The opening track, Hold My Hand, drew me in with both it’s melody and it’s lyrics. It was a wonderful opening, and lead straight into the second track, Love Don’t Die. Love Don’t Die has a stronger beat than melody in comparison to Hold My Hand. However, it does this in a way that perfectly completes the way that the lyrics are sang. The third track on the album, Give It Away, opens with an style reminiscent of 80’s pop in away. That’s the best way I can describe it, considering I don’t listen to much from that time period. Overall it’s a great song, and I enjoy listening to. It ends on a note that leads you ready to go into Closer To Me.
Upon reaching this fourth track, the album returns to the early melody driven songs. However, there are a myriad of differences between track four and track one, the most obvious being the way that the lyrics and melody blend into each other more in Closer To Me, whereas Hold My Hand makes a slight more distinction between the two. Track Five, Hurricane, makes a return to a slightly harder melody in comparison to the previous song. There is a stronger distinction between lyrical and melodic content, the instruments fading to give way to the vocals, and vice verse. Keep on Wanting has a softer feel to it in comparison to Hurricane. It holds its own after the fifth track though, blending together melody and lyrics over a strong beat, eventually letting all three blend together to highlight choir like background vocals.
Our Last Days holds the seventh slot on the album. In this track the album drifts away from the choir like voices of the previous song, and incorporates more orchestral instruments, including a stronger holding of the piano in the song, and a well placed violin, or some other string that’s played with a bow. The vocals end up complimenting these beautifully, and the orchestral instruments don’t take away from the guitars that can still be heard through the song. Track eight, Break Your Plans, has a slightly darker tone than previous tracks, and the main feature of the song is the vocals and lyrics, with the other instruments playing in the background, slowly building as the song goes on. The voice may carry the song, but the instruments drive it forward. Wherever This Goes makes a return to beat driven music, but the vocals are much stronger than the beat, introducing the melody of the song alongside of them.

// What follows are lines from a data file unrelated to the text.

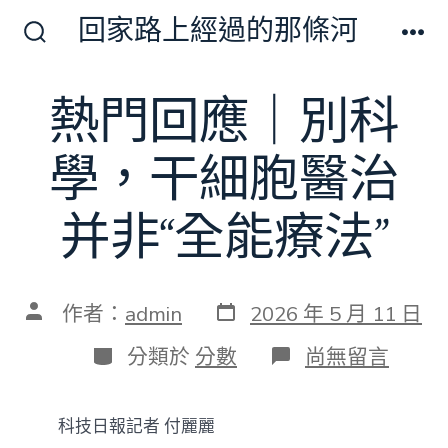
跳
回家路上經過的那條河
至
搜
選
尋
單
主
切
熱門回應｜別科
要
換
開
內
關
學，干細胞醫治
容
并非“全能療法”
發
文
作者：
admin
2026 年 5 月 11 日
表
章
日
作
分
在
分類於
分數
尚無留言
期
者
類
〈熱
門
回
科技日報記者 付麗麗
應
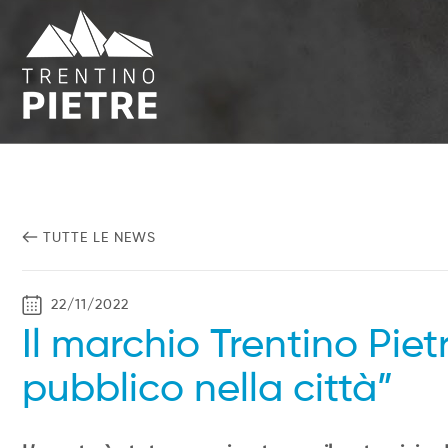
TUTTE LE NEWS
22/11/2022
Il marchio Trentino Piet
pubblico nella città”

The tenth track, Shadow and a Dancer, opens simply, but it builds second by second, creating a strength that Wherever This Goes didn’t have. The longer the song played, the more that was introduced at the steady pace. However, it differs from the build up of break Your Plans, as in Shadow and a Dancer is quite vocally driven, carried by the complimenting music that builds in the background of the song. The final track, Same as You, makes a return to instrument driven, the opening seconds possessing an echoing drum sound, maintaining a strong start and fade as the vocals and guitars slowly introduce themselves, with the main focus becoming the vocals and lyrics. Towards the end, vocals and instruments begin to melt together, until it simply becomes one single, fading note. The song certainly completes the album, being neither too much nor too simple. All in all, Helios is a great album with a lot to offer.